Who could this possibly be directed at?
It has been interesting to see how brands have responded to Donald Trump’s presidency so far. Those who have appeared to support the administration, such as New Balance, have faced customer outrage – while the likes of Nordstrom and Sears have dropped Ivanka Trump’s clothing line from their stores to applause. It should be noted that despite Trump’s apoplectic tweets about Nordstrom, their stock rose a strong four per cent, leading some to speculate that brands are desperate to target, or be targeted by the temperamental president. Aside from anything else, Trump’s Nordstrom tweet was certainly not ethical and perhaps not legal, just like his immigration ban that focussed on seven countries.
Nike’s position was clear pretty soon after Trump announced his immigration ban, with CEO Mark Parker releasing a statement to employees which asserted: “Regardless of whether or how you worship, where you come from or who you love, everyone’s individual experience is what makes us strong as a whole.”
Putting that message into practice, the brand has just released a new campaign dubbed ‘Equality’. With an aim to encourage us to use the values of sportsmanship in everyday life, the launch is accompanied by a powerful video featuring athletic heavyweights LeBron James, Serena Williams and Gabby Douglas to name a few. “Opportunity should be indiscriminate. Worth should outshine color (sic). The ball should bounce the same for everyone,” its messaging declares, making reference to being defined by “actions” rather than beliefs or appearance.

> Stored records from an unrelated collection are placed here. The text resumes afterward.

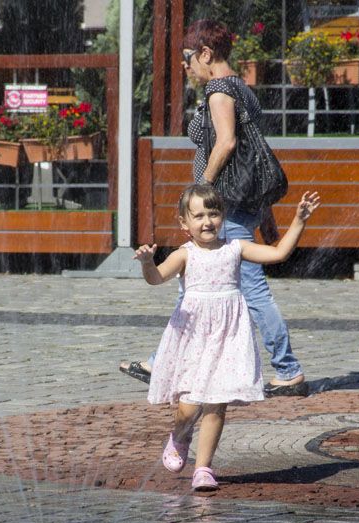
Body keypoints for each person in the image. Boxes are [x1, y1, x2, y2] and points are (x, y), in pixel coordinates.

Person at [121, 19, 309, 398]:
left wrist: (199, 191)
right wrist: (266, 212)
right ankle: (164, 361)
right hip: (242, 204)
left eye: (188, 58)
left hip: (226, 206)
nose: (186, 66)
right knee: (193, 283)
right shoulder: (242, 88)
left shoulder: (219, 91)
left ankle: (288, 369)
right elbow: (253, 155)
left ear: (206, 53)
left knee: (251, 290)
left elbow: (226, 144)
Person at [138, 184, 320, 491]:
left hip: (229, 335)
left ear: (223, 216)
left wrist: (299, 220)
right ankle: (180, 435)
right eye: (198, 216)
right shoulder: (185, 255)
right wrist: (146, 263)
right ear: (184, 223)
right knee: (189, 406)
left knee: (217, 402)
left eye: (214, 213)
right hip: (194, 337)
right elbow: (156, 279)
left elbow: (278, 253)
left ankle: (203, 468)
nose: (207, 221)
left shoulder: (235, 248)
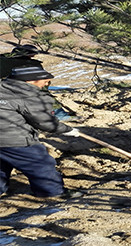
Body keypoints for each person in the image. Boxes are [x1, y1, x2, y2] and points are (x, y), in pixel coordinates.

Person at [0, 66, 81, 198]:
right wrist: (68, 130)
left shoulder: (3, 87)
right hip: (15, 140)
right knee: (40, 164)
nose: (47, 84)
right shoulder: (28, 95)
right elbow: (44, 122)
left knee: (2, 165)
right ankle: (51, 193)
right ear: (31, 81)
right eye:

The brand has a rich history of fighting for causes such as racial equality LGBTQ and disability rights, with this latest campaign only adding to the pile. As well as raising awareness, Nike will donate $5 million this year to organisations championing equality, including MENTOR and PeacePlayers.
Trump’s presidency may be creating hefty divides between the left and right in the USA – and indeed the world at large – but if powerful voices like Nike can use their influence to encourage us to see beyond skin colour, sexual orientation and disability, then perhaps we are moving in the right direction.
The campaign is clever in that it’s blatantly about Trump, but doesn’t once mention his name. He’ll see it, hate it, but be paralysed by the fact that there is no direct attack on him. If he reacts, Nike win. If he doesn’t, Nike win.